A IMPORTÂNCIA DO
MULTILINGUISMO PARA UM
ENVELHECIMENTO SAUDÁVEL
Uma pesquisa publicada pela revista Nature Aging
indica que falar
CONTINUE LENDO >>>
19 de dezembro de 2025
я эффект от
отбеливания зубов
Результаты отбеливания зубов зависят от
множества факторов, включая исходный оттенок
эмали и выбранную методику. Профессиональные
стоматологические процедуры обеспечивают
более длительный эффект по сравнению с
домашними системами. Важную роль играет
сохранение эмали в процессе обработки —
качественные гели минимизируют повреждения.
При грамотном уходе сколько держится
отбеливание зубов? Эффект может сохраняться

● ● ●

● **Your objective**: Lines above containing "отбеливания": how many? Reply with the number only.

● **Written solution**: 2